Unfortunately there were technical issues with my (brand-new and expensive) headset, so I couldn't hear a lot of what he said. Oh well.

I would appreciate any feedback, including criticism.

It was a good experience and I'll be smoother and more relaxed next time...and I'll have equipment that works.

Here it is...

http://www.blogtalkradio.com/healingxout...reasonable

70 % of NT scholars agree that Jesus rose from the dead ? Really ? Where did he get that ? Let's see the data, and who was polled.
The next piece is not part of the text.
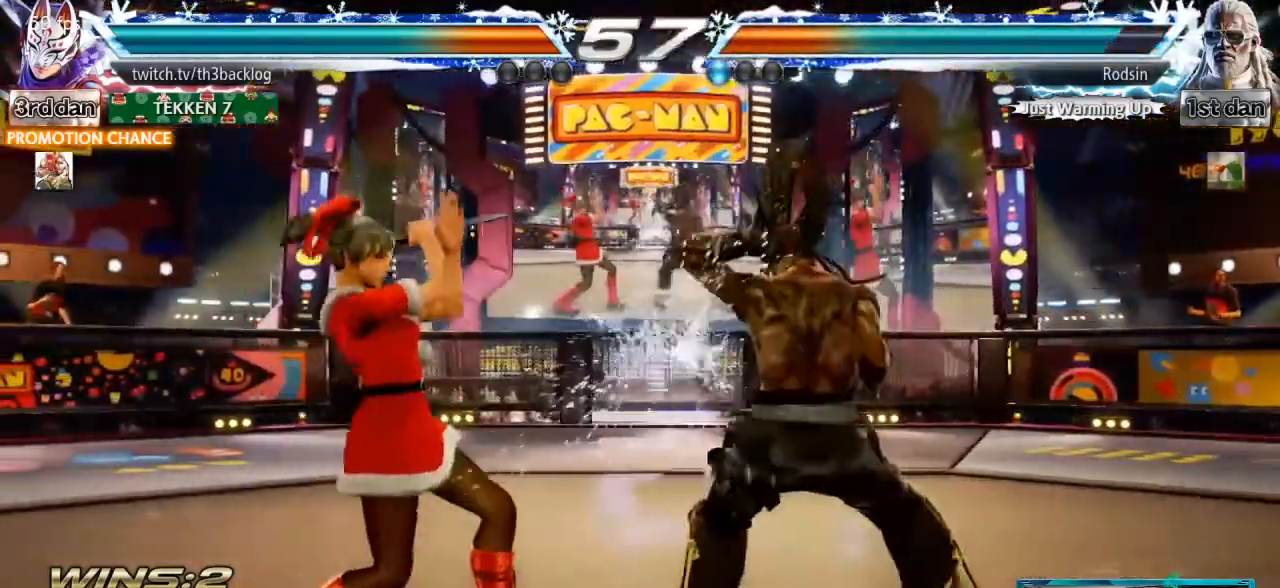
{"buttons": ["CROSS"], "left_stick": "center", "events": [[100, "SQUARE", "down"], [183, "SQUARE", "up"], [250, "SQUARE", "down"], [367, "SQUARE", "up"], [484, "CROSS", "down"]]}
One of the big problems, is, as Dr. B.B. Scott (Christian Tulsa seminary professor), points out in "The Trouble With Resurrection", is that the Greek texts of Paul, the nuances and tenses of the verbs have been mistranslated (or not correctly translated exactly), thus misunderstood. If what Paul meant, was that Yahweh "raised up", (as in "exalted") the hero Jesus, in the very tradition he existed in, (Jewish Apocalypticism), just like he "exalted" other Jewish heroes, it has a TOTALLY different meaning. Paul never said Jesus was "raised bodily" as Fernandes claims. That's just his prejudice talking. He did say he was "raised up" or "exalted". In Hebrew culture the "exaltation" (*raising up* of heroes, ie with a PASSIVE meaning to the verb action) it did not mean they "bodily re-awakened from death", it meant Yahweh recognized them as "heroes" and "granted them immortality", (much as "being installed in a Hall of Fame" is done today). Real bodies don't "appear" and "disappear". They don't walk with people, and people not recognize them (The Road to Emmaus incident). So whatever it is they're talking about, it's NOT A NORMAL PHYSICAL BODY. It's something else. At the end of Matthew, it says they saw him, "they DOUBTED but they worshiped". If you see a real physical body, there is nothing to doubt. Which raises the question : why did Thomas doubt ? HE could see the body, right ? Yet even seeing whatever he saw, (obviously not a real physical body), he still doubted.

We also know the first version of Mark's Gospel ended with the empty tomb. So apparently the earliest closest to the supposed events did not include a physical resurrection.

Islam grew fast, and Islamists are willing to die. Does THAT make Islam true for Fernandez ?

See also Bart Ehrman's new book http://www.amazon.com/How-Jesus-Became-G...B00DB39V2Q
"How Jesus Became God. The *EXALTATION* of a Jewish preacher from Galilee".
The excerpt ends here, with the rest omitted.